Director: Sameer Hemant Joshi
Cast: Vinay Pathak, Ayesha Raza, Siddharth Menon, Sheetal Thakur
Streaming on: Hotstar
Vinay Pathak plays Sharad Gupchup, a middle-class, honest, but irate man with simmering political ambitions. He is also an unquestioning believer of Modi’s clean-up campaign, both cash, and trash (Demonetization, and Swachh Bharat).
He has a wife who sells papad (Ayesha Raza, whose saris reminded me of Vidya Sinha in the 70s, think Chotti Si Baat), a daughter who works diligently but loves discreetly (Sheetal Thakur), and a son who is a photographer, toeing the line between a wastrel and an employed artist (Siddharth Menon).
He is in the throes of middle-class woes; medical bills, a scam scheme, and mounting informal loans. When Sharad is confronted with a bag, flush with cash, almost tearing at the seams with notes, he has a more urgent worry- whether to surrender the money to the authorities, or to use it to propel his political ambitions, and his family’s desire to move into a more affluent income category.
But soon, things unravel.
A squirrel that observed the theft of cash haunts Sharad, as if it was his moral conscience. So when, after a while, the film has completely done away with the squirrel trope, we realize that Sharad has slipped down the slippery slope towards moral indignity. Lady Macbeth too, in the aftermath of murder, hallucinated blood stains, a sign of her conscience. Shakespeare didn’t write about a world in which she stops being haunted and continues living. In that sense, this film goes where Macbeth doesn’t.
Chhapad Phaad Ke then becomes the story of a malleable moral compass, and how greed cascades- from one family member to another. Morality, is often a luxury and constructed, and when you are pushed against the wall, it becomes the most disposable asset.
The political undertones of this film are embedded on shaky ground. The film is set around the time of November 8, 2018, when the tragic and farcical Demonetization policy was announced. Sharad’s support for Modi is framed by his performative incorruptibility; his reputation of being prim-and-proper. This of course, is not true, for behind the limelight he is using blood money to bolster his political campaigns. (A scene where Sharad converses with a friend about the importance of political funding to win, and not just run, is astoundingly prescient in today’s political context) There is also the obvious imagery of the jhadu, a swipe at the Aam Aadmi Party.
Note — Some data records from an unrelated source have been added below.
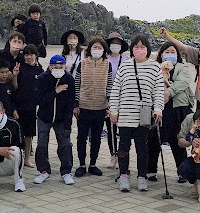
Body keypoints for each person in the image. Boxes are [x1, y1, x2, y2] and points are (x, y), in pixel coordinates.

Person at [110, 34, 165, 192]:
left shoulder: (155, 67)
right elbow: (116, 90)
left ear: (148, 49)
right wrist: (113, 110)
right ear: (132, 49)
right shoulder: (124, 66)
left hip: (144, 114)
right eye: (136, 47)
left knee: (142, 148)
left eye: (142, 47)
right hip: (125, 114)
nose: (139, 49)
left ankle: (142, 177)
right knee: (123, 147)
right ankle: (123, 176)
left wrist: (158, 108)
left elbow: (158, 91)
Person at [147, 42, 194, 184]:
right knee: (154, 139)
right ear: (161, 54)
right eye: (166, 52)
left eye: (173, 52)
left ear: (177, 54)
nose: (170, 54)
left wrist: (168, 90)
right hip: (158, 108)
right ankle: (151, 170)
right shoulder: (155, 67)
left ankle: (182, 171)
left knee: (177, 140)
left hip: (178, 108)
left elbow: (183, 82)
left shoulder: (182, 67)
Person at [73, 36, 113, 177]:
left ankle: (93, 164)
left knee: (96, 137)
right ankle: (81, 165)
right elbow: (76, 84)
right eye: (94, 47)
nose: (97, 49)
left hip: (101, 107)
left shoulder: (107, 64)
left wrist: (109, 104)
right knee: (81, 137)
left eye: (99, 47)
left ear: (104, 50)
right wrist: (76, 104)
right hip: (84, 106)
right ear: (89, 49)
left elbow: (109, 85)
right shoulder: (82, 64)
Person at [33, 55, 76, 185]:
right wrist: (55, 91)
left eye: (60, 67)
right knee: (41, 144)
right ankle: (43, 171)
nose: (58, 69)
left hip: (61, 119)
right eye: (55, 67)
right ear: (50, 67)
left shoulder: (69, 79)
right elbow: (38, 100)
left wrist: (68, 123)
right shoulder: (42, 78)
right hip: (44, 117)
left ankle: (66, 172)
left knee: (65, 144)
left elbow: (71, 102)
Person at [13, 44, 43, 167]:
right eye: (26, 55)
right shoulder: (20, 68)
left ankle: (26, 158)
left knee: (29, 134)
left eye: (31, 54)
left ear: (36, 55)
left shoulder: (39, 70)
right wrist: (15, 76)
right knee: (17, 133)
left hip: (31, 107)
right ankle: (16, 158)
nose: (29, 57)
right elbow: (15, 87)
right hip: (19, 106)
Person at [105, 31, 129, 169]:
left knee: (124, 131)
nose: (115, 45)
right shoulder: (104, 58)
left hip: (124, 98)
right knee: (111, 129)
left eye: (118, 43)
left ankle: (123, 158)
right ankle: (113, 155)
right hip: (108, 98)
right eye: (113, 43)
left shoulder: (126, 59)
The narration is shaky, and you are not entirely sure of or invested in the film’s trajectory after Sharad’s morality is forsaken.
These references, while making the viewing experience more intriguing, add little to the narrative heft. Movies made for streaming no longer have the compunctions to structure a story with an intermission. But doing away with the stitched-two-part-story can also be dangerous, as the story can lurk chaotically, and this movie is a case in point. The narration is shaky, and you are not entirely sure of or invested in the film’s trajectory after Sharad’s morality is forsaken.
I was reminded of Khosla Ka Ghosla (2006), and how Kamal Khosla holds out, chastising the righteous cash laundering that his family is involved in. Here, Sharad Gupchp’s character is initially written like that, till he slips off. Maybe it is the times we live in where this righteous cash laundering, a mixed signal, feels like a dangerous cinematic trope to show. What if people get the wrong idea? How do you then show mortal greed cinematically? What would Mr.Khosla do, if he were written in a post Modi India?